Vendor communication — A procurement table receives supplier quotes by email. Subject and body are stored as fields, enabling automations that route quotes to the right team based on keywords.

Keep in mind

  • The table email address is fixed and generated by Jestor — it cannot be customized. The alias (External email field) is what allows you to present a branded address to senders.
  • Stages only controls what happens when a closed record receives a new email. Emails arriving while a record is in any non-closed stage are always threaded into the existing record.
  • The Confirmation response is sent once per new record creation, not on every reply.
  • Matching email fields store data at record creation time. Changes to the mapping do not retroactively update existing records.
  • The card email address ([email protected]) is what keeps replies threaded. If a recipient modifies or removes the +ID suffix, Jestor may create a new record instead of threading the reply.

FAQ

1- Do I need to share the @jestor.email address with my customers?

No. The @jestor.email address is internal and you never need to expose it. The recommended setup is: (1) keep using your existing address like [email protected], (2) configure a forwarding rule in your email provider so incoming messages are forwarded to the Jestor address, and (3) register your address as an alias in the External email field. With this setup, senders always interact with your real address — Jestor handles everything in the background.

2- What happens if someone emails the table address and a matching record already exists?

The table email always creates a new record per inbound email. To thread follow-ups into the same record, the sender (or your email client) must use the card email address, which includes the record ID suffix.
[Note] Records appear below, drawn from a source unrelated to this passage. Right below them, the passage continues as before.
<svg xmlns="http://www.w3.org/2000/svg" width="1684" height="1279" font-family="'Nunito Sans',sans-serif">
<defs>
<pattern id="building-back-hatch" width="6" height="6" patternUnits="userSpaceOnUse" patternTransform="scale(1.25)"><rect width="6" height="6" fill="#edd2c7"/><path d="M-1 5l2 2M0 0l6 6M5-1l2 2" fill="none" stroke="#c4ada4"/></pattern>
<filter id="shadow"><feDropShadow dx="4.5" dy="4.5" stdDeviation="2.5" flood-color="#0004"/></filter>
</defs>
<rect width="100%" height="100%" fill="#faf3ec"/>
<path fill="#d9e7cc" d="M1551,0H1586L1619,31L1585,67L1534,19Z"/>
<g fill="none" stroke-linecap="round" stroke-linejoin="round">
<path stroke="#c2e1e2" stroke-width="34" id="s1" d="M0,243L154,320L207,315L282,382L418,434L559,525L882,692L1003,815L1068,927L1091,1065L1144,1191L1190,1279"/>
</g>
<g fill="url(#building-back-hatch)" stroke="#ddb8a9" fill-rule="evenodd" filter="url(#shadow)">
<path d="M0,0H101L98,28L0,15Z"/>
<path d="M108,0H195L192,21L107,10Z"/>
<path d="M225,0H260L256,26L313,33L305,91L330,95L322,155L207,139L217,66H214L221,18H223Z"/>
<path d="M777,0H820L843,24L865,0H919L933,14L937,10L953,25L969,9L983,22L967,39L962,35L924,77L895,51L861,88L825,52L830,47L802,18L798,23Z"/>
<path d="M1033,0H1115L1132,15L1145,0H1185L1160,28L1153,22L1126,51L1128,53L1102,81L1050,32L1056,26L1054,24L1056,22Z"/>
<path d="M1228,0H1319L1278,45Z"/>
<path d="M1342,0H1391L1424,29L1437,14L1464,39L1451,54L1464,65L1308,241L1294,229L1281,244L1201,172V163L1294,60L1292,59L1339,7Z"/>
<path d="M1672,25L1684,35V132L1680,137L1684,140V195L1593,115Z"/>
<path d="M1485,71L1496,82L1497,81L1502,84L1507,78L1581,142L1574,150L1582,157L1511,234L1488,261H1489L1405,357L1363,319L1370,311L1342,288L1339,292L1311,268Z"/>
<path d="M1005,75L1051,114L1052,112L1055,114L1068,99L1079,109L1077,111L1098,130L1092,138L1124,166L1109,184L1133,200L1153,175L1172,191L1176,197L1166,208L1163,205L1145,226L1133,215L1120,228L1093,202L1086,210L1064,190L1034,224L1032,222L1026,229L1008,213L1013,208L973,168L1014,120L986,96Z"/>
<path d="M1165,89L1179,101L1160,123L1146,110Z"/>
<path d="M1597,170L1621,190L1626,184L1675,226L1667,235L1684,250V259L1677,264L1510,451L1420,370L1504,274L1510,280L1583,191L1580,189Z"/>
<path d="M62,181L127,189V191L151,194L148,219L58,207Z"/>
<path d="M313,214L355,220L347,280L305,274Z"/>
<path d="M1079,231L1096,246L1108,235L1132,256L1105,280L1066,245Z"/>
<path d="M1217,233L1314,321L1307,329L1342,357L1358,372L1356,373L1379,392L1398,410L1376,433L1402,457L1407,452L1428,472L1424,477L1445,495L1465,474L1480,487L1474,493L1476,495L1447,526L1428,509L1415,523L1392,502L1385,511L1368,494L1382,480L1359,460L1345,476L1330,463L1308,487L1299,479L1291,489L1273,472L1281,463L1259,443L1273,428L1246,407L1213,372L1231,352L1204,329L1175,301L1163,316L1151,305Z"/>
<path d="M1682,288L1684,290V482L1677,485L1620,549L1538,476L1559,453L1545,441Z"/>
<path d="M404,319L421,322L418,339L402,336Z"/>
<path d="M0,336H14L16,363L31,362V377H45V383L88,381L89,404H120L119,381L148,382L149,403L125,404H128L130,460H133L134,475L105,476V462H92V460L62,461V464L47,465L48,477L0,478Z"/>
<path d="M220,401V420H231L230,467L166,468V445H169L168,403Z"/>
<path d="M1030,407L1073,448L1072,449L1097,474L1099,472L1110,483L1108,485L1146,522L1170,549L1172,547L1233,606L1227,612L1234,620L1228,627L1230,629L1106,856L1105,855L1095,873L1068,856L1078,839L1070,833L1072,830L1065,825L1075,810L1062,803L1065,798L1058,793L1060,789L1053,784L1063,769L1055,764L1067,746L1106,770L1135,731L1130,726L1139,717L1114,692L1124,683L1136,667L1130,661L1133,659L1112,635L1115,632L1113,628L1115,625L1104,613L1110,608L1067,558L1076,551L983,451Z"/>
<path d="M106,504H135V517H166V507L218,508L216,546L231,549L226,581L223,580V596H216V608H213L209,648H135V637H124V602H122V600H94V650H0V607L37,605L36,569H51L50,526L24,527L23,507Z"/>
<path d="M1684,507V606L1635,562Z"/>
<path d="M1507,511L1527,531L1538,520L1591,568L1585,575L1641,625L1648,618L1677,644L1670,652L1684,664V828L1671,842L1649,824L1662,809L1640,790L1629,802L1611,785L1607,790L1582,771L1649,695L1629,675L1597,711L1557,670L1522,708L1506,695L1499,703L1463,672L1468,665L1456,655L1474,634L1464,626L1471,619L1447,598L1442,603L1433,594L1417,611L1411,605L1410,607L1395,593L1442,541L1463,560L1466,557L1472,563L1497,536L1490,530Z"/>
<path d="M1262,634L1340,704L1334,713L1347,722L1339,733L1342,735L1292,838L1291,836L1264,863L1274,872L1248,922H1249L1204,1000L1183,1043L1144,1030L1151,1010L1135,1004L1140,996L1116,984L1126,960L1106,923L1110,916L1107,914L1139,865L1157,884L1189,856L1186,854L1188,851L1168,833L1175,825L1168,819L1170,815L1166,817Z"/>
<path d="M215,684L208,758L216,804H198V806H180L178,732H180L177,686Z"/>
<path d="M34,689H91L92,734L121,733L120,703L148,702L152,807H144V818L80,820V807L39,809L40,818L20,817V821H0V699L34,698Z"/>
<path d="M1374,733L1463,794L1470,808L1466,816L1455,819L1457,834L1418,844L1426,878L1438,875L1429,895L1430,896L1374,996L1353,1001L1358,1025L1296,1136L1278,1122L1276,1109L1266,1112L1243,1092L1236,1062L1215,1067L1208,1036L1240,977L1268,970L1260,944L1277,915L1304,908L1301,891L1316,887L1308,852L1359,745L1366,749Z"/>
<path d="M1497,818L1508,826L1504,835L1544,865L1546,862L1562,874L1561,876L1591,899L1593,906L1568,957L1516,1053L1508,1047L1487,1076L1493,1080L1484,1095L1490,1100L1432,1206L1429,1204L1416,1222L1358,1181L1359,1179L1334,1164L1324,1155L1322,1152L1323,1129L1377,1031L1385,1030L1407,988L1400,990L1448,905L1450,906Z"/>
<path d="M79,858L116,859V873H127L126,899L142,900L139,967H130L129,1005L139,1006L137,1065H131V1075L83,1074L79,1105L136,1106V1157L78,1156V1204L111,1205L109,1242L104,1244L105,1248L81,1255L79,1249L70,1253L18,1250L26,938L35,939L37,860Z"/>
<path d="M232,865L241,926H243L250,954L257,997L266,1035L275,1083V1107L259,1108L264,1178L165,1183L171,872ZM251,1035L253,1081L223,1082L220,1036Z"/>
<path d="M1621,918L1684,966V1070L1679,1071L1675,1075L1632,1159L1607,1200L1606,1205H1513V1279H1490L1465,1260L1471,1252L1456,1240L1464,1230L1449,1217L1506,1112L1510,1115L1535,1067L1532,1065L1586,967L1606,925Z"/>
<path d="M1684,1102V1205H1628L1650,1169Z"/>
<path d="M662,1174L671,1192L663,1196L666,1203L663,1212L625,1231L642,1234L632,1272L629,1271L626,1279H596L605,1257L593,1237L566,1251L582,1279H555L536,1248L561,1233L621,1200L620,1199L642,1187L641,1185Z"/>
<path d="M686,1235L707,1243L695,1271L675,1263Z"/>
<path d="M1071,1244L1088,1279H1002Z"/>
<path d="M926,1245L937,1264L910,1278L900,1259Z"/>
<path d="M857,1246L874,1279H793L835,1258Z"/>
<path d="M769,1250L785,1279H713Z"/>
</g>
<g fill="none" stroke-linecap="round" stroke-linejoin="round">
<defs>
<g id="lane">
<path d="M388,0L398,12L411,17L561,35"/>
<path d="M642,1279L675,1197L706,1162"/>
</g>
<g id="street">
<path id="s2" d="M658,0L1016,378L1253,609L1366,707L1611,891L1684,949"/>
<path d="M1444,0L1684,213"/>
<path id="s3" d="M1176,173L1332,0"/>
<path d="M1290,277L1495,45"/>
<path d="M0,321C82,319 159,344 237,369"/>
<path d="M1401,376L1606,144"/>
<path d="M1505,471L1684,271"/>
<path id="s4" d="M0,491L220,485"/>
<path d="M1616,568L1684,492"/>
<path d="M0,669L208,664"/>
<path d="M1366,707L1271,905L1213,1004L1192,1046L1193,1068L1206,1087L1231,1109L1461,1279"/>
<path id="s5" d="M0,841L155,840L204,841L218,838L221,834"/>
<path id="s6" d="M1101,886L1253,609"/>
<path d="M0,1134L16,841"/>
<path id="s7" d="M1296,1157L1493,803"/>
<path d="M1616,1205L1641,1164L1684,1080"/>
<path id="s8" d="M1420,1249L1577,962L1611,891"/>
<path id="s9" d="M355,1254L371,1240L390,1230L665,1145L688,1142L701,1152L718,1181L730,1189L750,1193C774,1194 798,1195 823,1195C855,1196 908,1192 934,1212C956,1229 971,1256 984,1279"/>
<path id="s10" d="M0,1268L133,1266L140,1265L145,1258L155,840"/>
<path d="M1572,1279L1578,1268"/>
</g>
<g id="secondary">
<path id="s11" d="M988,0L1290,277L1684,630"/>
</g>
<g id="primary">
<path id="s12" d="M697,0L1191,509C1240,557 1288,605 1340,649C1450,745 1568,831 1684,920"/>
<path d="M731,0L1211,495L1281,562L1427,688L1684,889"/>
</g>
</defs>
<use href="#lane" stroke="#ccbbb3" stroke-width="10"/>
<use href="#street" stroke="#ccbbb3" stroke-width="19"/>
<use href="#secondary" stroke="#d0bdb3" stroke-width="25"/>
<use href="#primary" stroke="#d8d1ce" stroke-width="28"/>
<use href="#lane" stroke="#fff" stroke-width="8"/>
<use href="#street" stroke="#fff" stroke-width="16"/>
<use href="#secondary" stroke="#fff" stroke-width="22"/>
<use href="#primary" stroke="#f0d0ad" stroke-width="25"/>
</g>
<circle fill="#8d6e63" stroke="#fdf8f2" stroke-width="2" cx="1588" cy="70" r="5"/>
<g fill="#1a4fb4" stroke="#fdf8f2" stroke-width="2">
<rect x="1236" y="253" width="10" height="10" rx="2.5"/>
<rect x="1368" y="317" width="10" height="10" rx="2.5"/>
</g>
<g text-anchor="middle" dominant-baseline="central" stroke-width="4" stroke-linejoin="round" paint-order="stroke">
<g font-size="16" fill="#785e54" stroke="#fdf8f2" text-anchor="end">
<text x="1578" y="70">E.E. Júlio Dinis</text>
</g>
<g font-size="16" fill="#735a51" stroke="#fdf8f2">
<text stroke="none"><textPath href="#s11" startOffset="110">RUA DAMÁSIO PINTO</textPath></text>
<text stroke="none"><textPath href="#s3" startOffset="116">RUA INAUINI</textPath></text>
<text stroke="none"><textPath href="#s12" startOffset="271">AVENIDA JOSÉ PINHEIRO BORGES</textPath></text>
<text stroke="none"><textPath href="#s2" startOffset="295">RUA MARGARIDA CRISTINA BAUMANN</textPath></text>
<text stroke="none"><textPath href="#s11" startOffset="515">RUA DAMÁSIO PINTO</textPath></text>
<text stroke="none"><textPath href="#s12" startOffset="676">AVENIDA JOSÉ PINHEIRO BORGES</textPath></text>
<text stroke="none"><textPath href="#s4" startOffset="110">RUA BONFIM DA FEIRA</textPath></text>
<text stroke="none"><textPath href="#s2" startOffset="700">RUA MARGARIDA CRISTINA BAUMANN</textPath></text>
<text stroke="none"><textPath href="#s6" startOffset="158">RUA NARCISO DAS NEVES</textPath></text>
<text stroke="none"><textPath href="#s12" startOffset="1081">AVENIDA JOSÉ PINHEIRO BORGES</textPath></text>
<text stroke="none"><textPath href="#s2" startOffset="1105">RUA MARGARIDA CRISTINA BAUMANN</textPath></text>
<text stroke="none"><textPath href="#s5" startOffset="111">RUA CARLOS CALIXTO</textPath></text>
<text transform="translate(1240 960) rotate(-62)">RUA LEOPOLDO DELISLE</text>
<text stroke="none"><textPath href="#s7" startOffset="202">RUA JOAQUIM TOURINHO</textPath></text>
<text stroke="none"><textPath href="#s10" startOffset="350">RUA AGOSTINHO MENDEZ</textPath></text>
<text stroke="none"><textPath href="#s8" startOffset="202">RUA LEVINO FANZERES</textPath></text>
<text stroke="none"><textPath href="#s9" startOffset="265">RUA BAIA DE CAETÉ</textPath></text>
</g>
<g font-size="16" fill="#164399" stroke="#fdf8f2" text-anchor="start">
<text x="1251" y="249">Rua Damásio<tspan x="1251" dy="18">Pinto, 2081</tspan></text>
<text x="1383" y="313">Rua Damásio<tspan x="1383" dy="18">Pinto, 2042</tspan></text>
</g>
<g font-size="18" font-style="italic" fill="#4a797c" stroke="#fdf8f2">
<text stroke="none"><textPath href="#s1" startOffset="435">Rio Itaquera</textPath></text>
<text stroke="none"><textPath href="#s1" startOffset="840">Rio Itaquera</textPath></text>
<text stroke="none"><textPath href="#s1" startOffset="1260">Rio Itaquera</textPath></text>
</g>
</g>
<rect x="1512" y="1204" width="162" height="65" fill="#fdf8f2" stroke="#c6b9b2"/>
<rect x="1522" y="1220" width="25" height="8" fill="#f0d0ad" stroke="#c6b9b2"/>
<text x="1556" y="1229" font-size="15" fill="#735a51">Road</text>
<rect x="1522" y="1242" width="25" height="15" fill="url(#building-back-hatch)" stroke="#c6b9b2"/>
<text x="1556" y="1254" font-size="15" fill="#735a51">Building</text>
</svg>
3- Can I have multiple closed stages?

Yes. Stages lets you select any field and mark multiple stage values as closed. Any of those values will trigger the new-ticket behavior on inbound replies.

4- Is the Confirmation response sent for every new email, including forwarded ones?

Yes, the static response is triggered whenever a new record is created via the table email, regardless of whether the email was forwarded or sent directly.

5- Can I use automations together with Email Ticket?

Yes. Since email data is mapped to table fields, you can trigger automations based on those fields — for example, assigning a record to a team member based on the subject, or sending a Slack notification when a high-priority ticket arrives.